You are what you eat, might have just taken on a new meaning as investigators from the Inspired Nanomaterials and Tissue Engineering Laboratory at Texas A&M University have successfully fabricated an injectable bandage to stop bleeding and promote wound healing manufactured using a gelling agent commonly used in preparing pastries and other foods. The new findings were published recently in Acta Biomaterialia, in an article entitled “Nanoengineered Injectable Hydrogels for Wound Healing Application.”

The applications for this type of product are widespread, but military use tops the list, as a penetrating injury from shrapnel is a serious obstacle in overcoming battlefield wounds that can ultimately lead to death. Given the high mortality rates due to hemorrhaging, there is an unmet need to quickly self-administer materials that prevent fatality due to excessive blood loss.

“Injectable hydrogels are promising materials for achieving hemostasis in case of internal injuries and bleeding, as these biomaterials can be introduced into a wound site using minimally invasive approaches,” explained senior study investigator Akhilesh Gaharwar, Ph.D., assistant professor in the department of biomedical engineering at Texas A&M University. “An ideal injectable bandage should solidify after injection in the wound area and promote a natural clotting cascade. In addition, the injectable bandage should initiate wound healing response after achieving hemostasis.”

In the current study, the research team used a common thickening agent known as kappa-carrageenan (κ-carrageenan, or κCA), obtained from seaweed, to design injectable hydrogels. Hydrogels are a 3D water-swollen polymer network, similar to Jell-O, simulating the structure of human tissues.

“We report injectable nanoengineered hemostats for enhanced wound healing and tissue regeneration,” the authors wrote. “The nanoengineered system consists of the natural polysaccharide, κ-carrageenan (κCA), loaded with synthetic two-dimensional (2D) nanosilicates. Nanoengineered hydrogels showed shear-thinning characteristics and can be injected for minimally invasive approaches. The injectable gels can be physically crosslinked in [the] presence of monovalent ions to form mechanically strong hydrogels. By controlling the ratio between κCA and nanosilicates, compressive stiffness of crosslinked hydrogels can be modulated between 20 and 200 kPa.”
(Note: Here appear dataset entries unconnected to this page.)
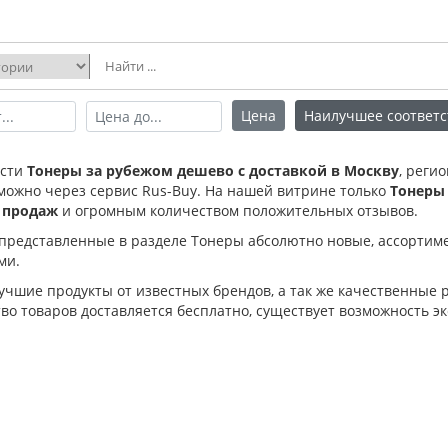
Цена
Наилучшее соответс
ести
Тонеры за рубежом дешево с доставкой в Москву
, реги
можно через сервис Rus-Buy. На нашей витрине только
Тонеры
 продаж
и огромным количеством положительных отзывов.
 представленные в разделе Тонеры абсолютно новые, ассорти
ми.
лучшие продукты от известных брендов, а так же качественные
о товаров доставляется бесплатно, существует возможность эк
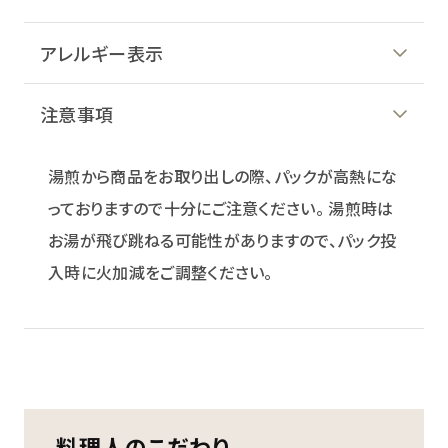
アレルギー表示
注意事項
湯煎から商品をお取り出しの際、パックが高熱にな
っておりますので十分にご注意ください。 湯煎時は
お湯が飛び跳ねる可能性がありますので、パック投
入時に火加減をご調整ください。
料理人のこだわり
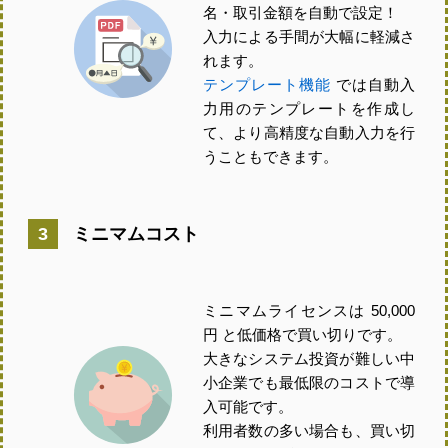
名・取引金額を自動で設定！
入力による手間が大幅に軽減さ
れます。
テンプレート機能
では自動入
力用のテンプレートを作成し
て、より高精度な自動入力を行
うこともできます。
ミニマムコスト
ミニマムライセンスは 50,000
円 と低価格で買い切りです。
大きなシステム投資が難しい中
小企業でも最低限のコストで導
入可能です。
利用者数の多い場合も、買い切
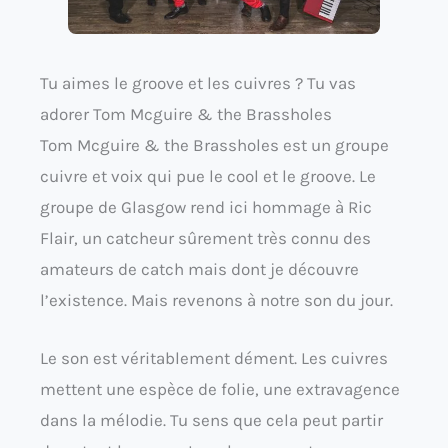
Tu aimes le groove et les cuivres ? Tu vas
adorer Tom Mcguire & the Brassholes
Tom Mcguire & the Brassholes est un groupe
cuivre et voix qui pue le cool et le groove. Le
groupe de Glasgow rend ici hommage à Ric
Flair, un catcheur sûrement très connu des
amateurs de catch mais dont je découvre
l’existence. Mais revenons à notre son du jour.
Le son est véritablement dément. Les cuivres
mettent une espèce de folie, une extravagence
dans la mélodie. Tu sens que cela peut partir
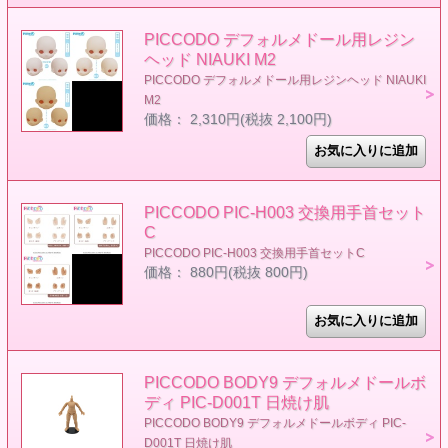
PICCODO デフォルメドール用レジン
ヘッド NIAUKI M2
PICCODO デフォルメドール用レジンヘッド NIAUKI
M2
価格： 2,310円(税抜 2,100円)
PICCODO PIC-H003 交換用手首セット
C
PICCODO PIC-H003 交換用手首セットC
価格： 880円(税抜 800円)
PICCODO BODY9 デフォルメドールボ
ディ PIC-D001T 日焼け肌
PICCODO BODY9 デフォルメドールボディ PIC-
D001T 日焼け肌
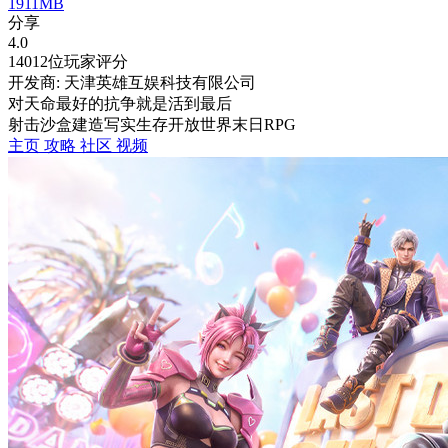
1911MB
分享
4.0
14012位玩家评分
开发商: 天津英雄互娱科技有限公司
对天命最好的抗争就是活到最后
射击
沙盒
建造
写实
生存
开放世界
末日
RPG
主页
攻略
社区
视频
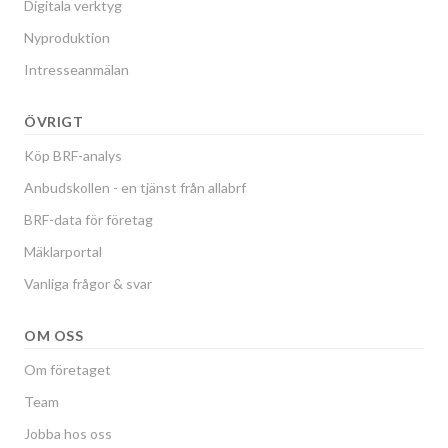
Digitala verktyg
Nyproduktion
Intresseanmälan
ÖVRIGT
Köp BRF-analys
Anbudskollen - en tjänst från allabrf
BRF-data för företag
Mäklarportal
Vanliga frågor & svar
OM OSS
Om företaget
Team
Jobba hos oss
When κCA is mixed with clay-based nanoparticles, an injectable gelatin is obtained. The charged characteristics of clay-based nanoparticles provide hemostatic ability to the hydrogels. Specifically, plasma protein and platelets form blood adsorption on the gel surface and trigger a blood clotting cascade.

“Despite high mechanical stiffness, nanocomposite hydrogels are highly porous with an interconnected network,” the authors noted. “The addition of nanosilicates to κCA increases protein adsorption on nanocomposite hydrogels that results in enhance[d] cell adhesion and spreading, increase[d] platelets binding and reduce[d] blood clotting time.”

“Interestingly, we also found that these injectable bandages can show a prolonged release of therapeutics that can be used to heal the wound,” remarked lead study investigator Giriraj Lokhande, a graduate student in Dr. Gaharwar's laboratory. “The negative surface charge of nanoparticles enabled electrostatic interactions with therapeutics, thus resulting in the slow release of therapeutics.”

These multifunctional nanocomposite hydrogels open the door to the possibility of being used as an injectable hemostat for penetrating injury and percutaneous intervention during surgery. While the investigators were encouraged by the results from this study, they note that more testing is required before the hydrogel is put into real-world clinical scenarios.